# Cannot activate GenieGo on Microsoft Surface



## Alexandrepsf (Oct 26, 2005)

Hi,

Apologies if this has been talked about already. A search did not result in any answer. I am trying to install GenieGo on my Microsoft Surface Pro but without success. When I try to activate the software on my device. I get the error below:
"No network connection detected. Please connect to your home network and try again."

I am connected to my network (I am typing this thread from my Microsoft device), I am also on the same network as my laptop and GenieGo as GenieGo works perfectly on my laptop.

When I look in System Info I see that connectivity Test 6 is failing.

Any pointer on how to resolve this?

Cheers,
Alex


----------



## dennisj00 (Sep 27, 2007)

Welcome to the bleeding edge! Since the Surface that emulates a PC is so new, I'd venture that you're a first. I doubt there's a workaround until an update.


----------



## harsh (Jun 15, 2003)

Is this a Surface or Surface Pro (this is a VERY important distinction)?

The Surface does NOT emulate a desktop or laptop computer or even a conventional Windows tablet. It requires software written to Windows RT that, as I understand it, is uniquely available through the WindowsStore. I don't think there is a GenieGo app for WindowsRT.

The Surface Pro, on the other hand, runs the computer version of Windows 8 and may be able to run the conventional Windows GenieGo application.


----------



## Alexandrepsf (Oct 26, 2005)

Missed to mention. I have a Microsoft Surface Pro, that is why I was expecting the device to connect as easy as my laptop did.


----------



## harsh (Jun 15, 2003)

I kinda figured you were using a Surface Pro (even though your OP clearly stated otherwise).

The few problems I have read about were solved by downloading and installing a fresh copy of the software. The DIRECTV forums have a handful of posts about problems with the Surface Pro.


----------



## Alexandrepsf (Oct 26, 2005)

Good point. I changed OP, but cannot edit the title unfortunately.

I followed DirecTV forum's recommendation on uninstall and re-install the software with no luck. As users on this forum are usually more techy i was hoping that someone in DBS had an alternative recommendation.

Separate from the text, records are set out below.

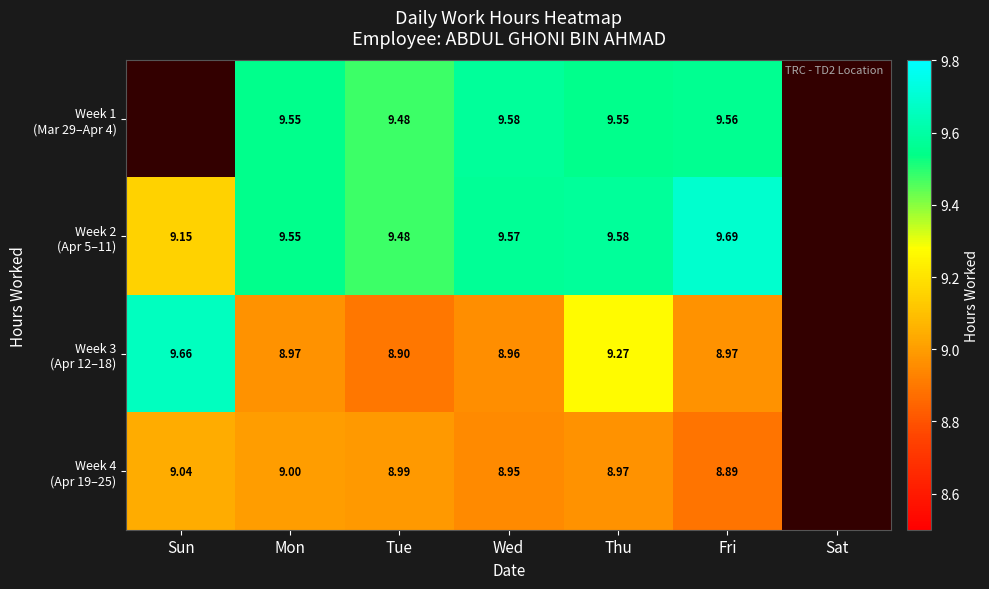

How many values in Week 3 (Apr 12–18) are above zero?

6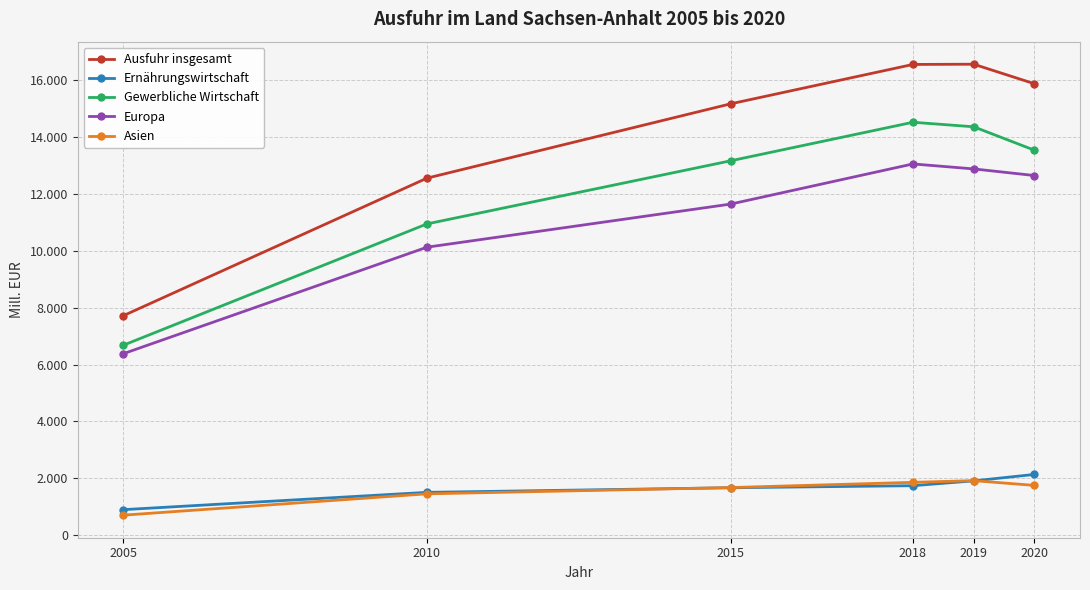

Where is the first local maximum for Ausfuhr insgesamt?

2019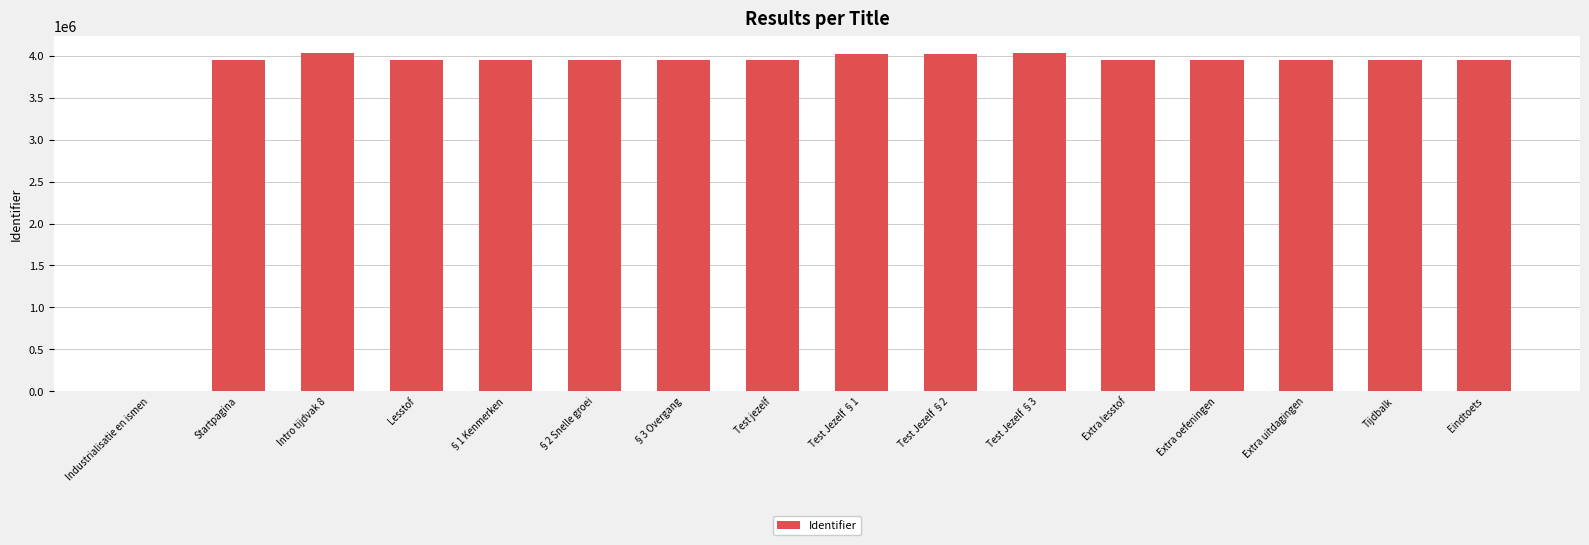

Approximately how many times larger is the value at Test Jezelf §2 compared to Intro tijdvak 8?

1.0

Do you know what the failing test 6 is about?

Also, did anyone hear any success story with regards of Surface Pro and GenieGo?

Cheers


----------



## nuspieds (Aug 9, 2008)

I have (had) a Surface Pro and was using GenieGO successfully for a very, very long time. This weekend I upgraded to the Surface Pro 2 and am also able to run the GenieGO client.

Based on your original post, it seems you are doing an initial install and, for me, that worked fine, but for some shows it wasn't preparing. Recently, however, I ran into some issues where it would no longer play my content--even after uninstalling and re-installing. I even called DirecTV to report the issue after so many uninstalls and re-installs.

Finally, I ended up trying my Uninstaller utility, Revo Uninstaller Pro, which to do a more thorough uninstall and that is what solved my problem. So I'm not sure if you already had GenieGO installed, but if so, you might want to try to uninstall using Revo or similar product to do a complete uninstall. But if this is a new install from scratch, sorry, I do not have any ideas because it installed and ran on my Surface Pro when I had it.


----------